* **Brano fornito**:
Insomma, Dylan un po’ lo sentivo mio fratello, nel senso che suonava lo stesso strumento che cercavo di suonare io, e questo era come un ‘gancio’ nel mio voler essere come lui, nel voler fare la musica che mi piaceva e che lui già aveva fatto: c’era la chitarra di mezzo che era un ponte. Se Dylan fosse stato un pianista, fosse stato Elton John per dire, questa cosa sarebbe mancata. Il fatto che Dylan si mostrasse con la chitarra, che era lo lo stesso strumento che avevo in mano io, lo stesso che aveva in mano Caterina Bueno, era qualcosa che affratellava, che accomunava. Allora suonavamo tutti la chitarra. Vabbe’, tranne Antonello, che aveva ’sta schiavitù del pianoforte…
A.C.: Qui ti chiederei di raccontare del fingerpicking, di come lo hai imparato, che poi è uno degli elementi base dell’avvicinamento al mondo musicale angloamericano.
Io all’inizio sentivo che qualcosa di diverso c’era in quel modo di suonare la chitarra, soprattutto nei dischi che sentiva Luigi a casa; perché era lui che ha portato quella musica dentro casa nostra. Così mi ero inventato quel fingerpicking che vi ho fatto sentire prima – non so se riuscirete a descriverlo con le parole – e che era una fake fingerpicking, ma dava però quell’idea del levare…
A.C.: Quello che arrivava subito era una sorta di ‘saltello’…
Esatto, questo saltello, questo ‘singhiozzo’; perché come lo facevo io era un singhiozzo. Ed era difficilissimo farlo, ma lo insegnai ugualmente a De André, nel modo sbagliato. Poi, grazie a dio, una mia amica che poi sarebbe diventata mia moglie, la quale era andata invece a lezione da Janet Smith ed era precisissima, mi prese da una parte e mi disse: «No, guarda che lo devi fare così». Mi ricordo che forse è stata una delle poche volte che ho preso lezioni di chitarra in vita mia, se non l’unica, e la presi giustamente da mia moglie. Per quattro-cinque giorni mi allenai, credo su “Don’t Think Twice, It’s All Right”…
A.C.: Che infatti era uno dei pezzi che Janet Smith ci insegnava fin dall’inizio…
E un altro era “Freight Train”… Insomma, attingendo al massimo di quelle che sono le mie capacità di essere disciplinato, alla fine misi su un fingerpicking decente, che riconsegnai poi a Fabrizio; gli dissi: «Guarda che ti avevo detto una cazzata, in realtà si fa così»; e credo che se lo sia imparato anche lui. Però io non sono mai diventato un bravo suonatore di fingerpicking. Adesso, dal vivo, ci sono dei pezzi che vorrei fare ma non li rischio, anche perché all’interno di una band è difficile che si crei uno spazio per il fingerpicking. Oltretutto la chitarra andrebbe amplificata col microfono per farla suonare bene, perché il suono in diretta nell’impianto – per quanto tu possa curarlo molto – non rende giustizia a un arpeggio; e il fingerpicking alla fine è un arpeggio.

* **Compito a**:
Ricopia identiche tutte le righe delle voci che seguono. Lascia fuori dalla risposta le immagini.

* **Informazioni sulla fonte**:

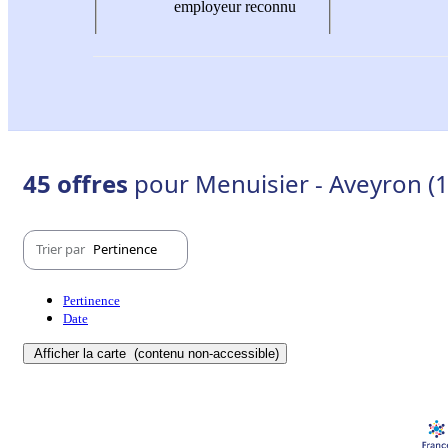
employeur reconnu
45 offres
pour Menuisier - Aveyron (1
Trier par
Pertinence
Pertinence
Date
Afficher la carte
(contenu non-accessible)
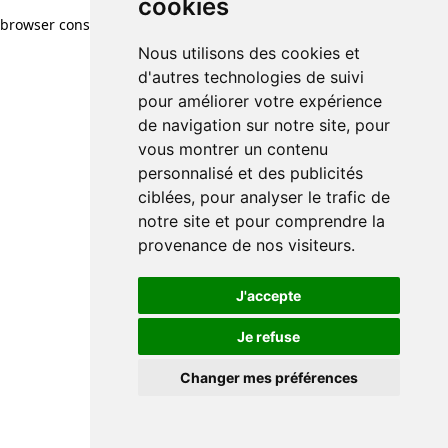
cookies
browser console for more information)
.
Nous utilisons des cookies et
d'autres technologies de suivi
pour améliorer votre expérience
de navigation sur notre site, pour
vous montrer un contenu
personnalisé et des publicités
ciblées, pour analyser le trafic de
notre site et pour comprendre la
provenance de nos visiteurs.
J'accepte
Je refuse
Changer mes préférences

* **Compito b**:
Rispondi in base al brano:
(i) Quale strumento suonava Antonello?
(ii) Da chi era andata a lezione l'amica che sarebbe poi diventata moglie del narratore?
(iii) Oltre a "Don't Think Twice, It's All Right", quale altro pezzo viene nominato tra quelli che Janet Smith insegnava fin dall'inizio?

* **Risposta a**:
employeur reconnu
45 offres
pour Menuisier - Aveyron (1
Trier par
Pertinence
Pertinence
Date
Afficher la carte
(contenu non-accessible)
cookies
browser console for more information)
.
Nous utilisons des cookies et
d'autres technologies de suivi
pour améliorer votre expérience
de navigation sur notre site, pour
vous montrer un contenu
personnalisé et des publicités
ciblées, pour analyser le trafic de
notre site et pour comprendre la
provenance de nos visiteurs.
J'accepte
Je refuse
Changer mes préférences

* **Risposta b**:
(i) Il pianoforte.
(ii) Da Janet Smith.
(iii) "Freight Train".